Tuesdays with Morrie by Mitch Albom Summary (Question and Answer)

Chapter Twenty (Tuesdays with Morrie by Mitch Albom)

CHAPTER TWENTY – The Eleventh Tuesday We Talk About Our Culture.
100 152 During the eleventh Tuesday, a physical therapist interrupted the pair’s conversation. What important medical procedure did Albom learn as a consequence? Albom learned how to ‘bang loose the poison’ from Morrie’s lungs by thumping the old man on his back.
101 154 Morrie was a firm believer in the innate good of people, but even he acknowledged that people could become bad. What did Morrie believe was the cause of this? Morrie believed that people only became dangerous when they felt threatened which happens all too often as a result of the culture which surrounds them..
102 155 Morrie promoted the necessity of every individual building their own ‘little subculture’. What did Morrie mean by this? Morrie argued that it was important for people not to blindly adhere to the culture into which they are born. Instead be argues that they should build their own subculture. This didn’t mean that they should disregard every rule of their community but it did mean that they should determine the big things, like how they think, what they value, for themselves.
103 157 According to Morrie, one of the great problems in society is that people fail to recognise how similar they all are: ‘Whites and blacks, Catholics and protestants, men and women’. Morrie believed that this problem could be solved if people learnt an important secret. What was this secret? Morrie explains that society is deeply intertwined. He argues that whilst people know that at the start of their life and at the end of their life they are dependent upon others, the secret is that the same is true for the whole of their lives.
104 158 During the months in which Albom had been visiting Morrie, the ‘court case of the century’ was unfolding on television. OJ Simpson, the famous baseball player, was being tried for murder. During their Eleventh Tuesday together, the trial reached its climax when OJ Simpson was acquitted. Whilst the rest of America gathered around their television sets to witness the outcome of the proceedings, what was Morrie doing?

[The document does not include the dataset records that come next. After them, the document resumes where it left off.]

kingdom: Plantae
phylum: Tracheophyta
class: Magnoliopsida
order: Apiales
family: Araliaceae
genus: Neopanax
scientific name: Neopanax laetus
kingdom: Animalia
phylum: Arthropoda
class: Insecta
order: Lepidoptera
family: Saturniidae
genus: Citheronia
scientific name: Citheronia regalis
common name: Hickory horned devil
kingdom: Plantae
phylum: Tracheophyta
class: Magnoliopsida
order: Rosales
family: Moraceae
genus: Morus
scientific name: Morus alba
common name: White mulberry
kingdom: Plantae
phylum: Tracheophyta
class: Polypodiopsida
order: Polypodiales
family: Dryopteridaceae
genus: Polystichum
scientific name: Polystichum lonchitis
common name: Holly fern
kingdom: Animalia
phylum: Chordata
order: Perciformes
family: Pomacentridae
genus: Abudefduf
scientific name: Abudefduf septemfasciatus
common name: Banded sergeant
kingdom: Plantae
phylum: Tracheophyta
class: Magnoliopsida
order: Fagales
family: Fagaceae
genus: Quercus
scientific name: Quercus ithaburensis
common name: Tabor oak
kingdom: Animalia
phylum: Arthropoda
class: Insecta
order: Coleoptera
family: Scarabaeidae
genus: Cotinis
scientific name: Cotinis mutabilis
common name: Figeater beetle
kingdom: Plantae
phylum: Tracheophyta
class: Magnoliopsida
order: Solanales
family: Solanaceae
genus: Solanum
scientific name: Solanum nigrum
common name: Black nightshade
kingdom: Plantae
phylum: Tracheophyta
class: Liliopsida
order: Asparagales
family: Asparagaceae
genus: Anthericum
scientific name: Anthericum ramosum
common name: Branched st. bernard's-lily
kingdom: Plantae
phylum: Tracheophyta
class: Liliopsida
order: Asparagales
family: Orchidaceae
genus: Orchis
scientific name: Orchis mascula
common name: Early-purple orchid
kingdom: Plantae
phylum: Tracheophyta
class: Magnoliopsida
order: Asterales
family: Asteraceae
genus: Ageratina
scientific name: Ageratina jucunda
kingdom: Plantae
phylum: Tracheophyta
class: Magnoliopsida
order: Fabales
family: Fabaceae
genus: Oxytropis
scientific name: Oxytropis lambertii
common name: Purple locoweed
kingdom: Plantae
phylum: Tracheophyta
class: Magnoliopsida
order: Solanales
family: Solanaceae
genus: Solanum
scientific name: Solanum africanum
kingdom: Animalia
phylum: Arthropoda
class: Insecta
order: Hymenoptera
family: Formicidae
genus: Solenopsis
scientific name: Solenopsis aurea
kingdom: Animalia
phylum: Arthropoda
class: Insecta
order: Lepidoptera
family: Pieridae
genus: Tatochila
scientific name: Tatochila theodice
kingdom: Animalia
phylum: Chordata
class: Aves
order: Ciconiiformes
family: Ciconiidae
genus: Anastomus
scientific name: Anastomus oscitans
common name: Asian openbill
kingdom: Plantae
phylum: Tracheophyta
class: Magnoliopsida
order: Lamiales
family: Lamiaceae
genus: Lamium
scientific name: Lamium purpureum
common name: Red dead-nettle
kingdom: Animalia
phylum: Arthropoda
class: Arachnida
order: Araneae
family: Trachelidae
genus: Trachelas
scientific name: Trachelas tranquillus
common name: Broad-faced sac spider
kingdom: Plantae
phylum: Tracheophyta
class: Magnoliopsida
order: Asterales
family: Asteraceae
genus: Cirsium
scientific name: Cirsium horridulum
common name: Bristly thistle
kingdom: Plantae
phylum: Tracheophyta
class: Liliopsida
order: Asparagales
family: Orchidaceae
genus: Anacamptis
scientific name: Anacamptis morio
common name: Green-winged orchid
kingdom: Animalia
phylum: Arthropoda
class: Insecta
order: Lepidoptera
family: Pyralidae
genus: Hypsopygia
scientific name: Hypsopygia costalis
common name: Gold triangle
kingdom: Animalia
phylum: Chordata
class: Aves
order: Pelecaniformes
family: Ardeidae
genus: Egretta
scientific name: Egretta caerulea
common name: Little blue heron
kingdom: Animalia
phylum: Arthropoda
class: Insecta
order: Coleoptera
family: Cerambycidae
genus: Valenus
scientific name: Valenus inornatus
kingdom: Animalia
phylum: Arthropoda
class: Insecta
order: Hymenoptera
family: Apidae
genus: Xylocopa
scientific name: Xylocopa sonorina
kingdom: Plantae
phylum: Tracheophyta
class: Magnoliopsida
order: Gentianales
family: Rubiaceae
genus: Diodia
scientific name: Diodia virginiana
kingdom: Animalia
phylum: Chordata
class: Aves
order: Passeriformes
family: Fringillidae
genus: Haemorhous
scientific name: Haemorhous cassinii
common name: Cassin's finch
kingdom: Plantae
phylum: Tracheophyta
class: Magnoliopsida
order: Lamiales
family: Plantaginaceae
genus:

Morrie showed little interest in television or the court case and, rather than watching the climax of the proceedings, he chose to go to the toilet.
105 159 Morrie did not think like other people. On one occasion in 1979 when Brandeis was doing especially well during a baseball game, the crowd began to chant, ‘We’re number one’. What did Morrie interrupt this chant by saying? Morrie interrupted this chant by shouting out ‘What’s wrong with being number two?’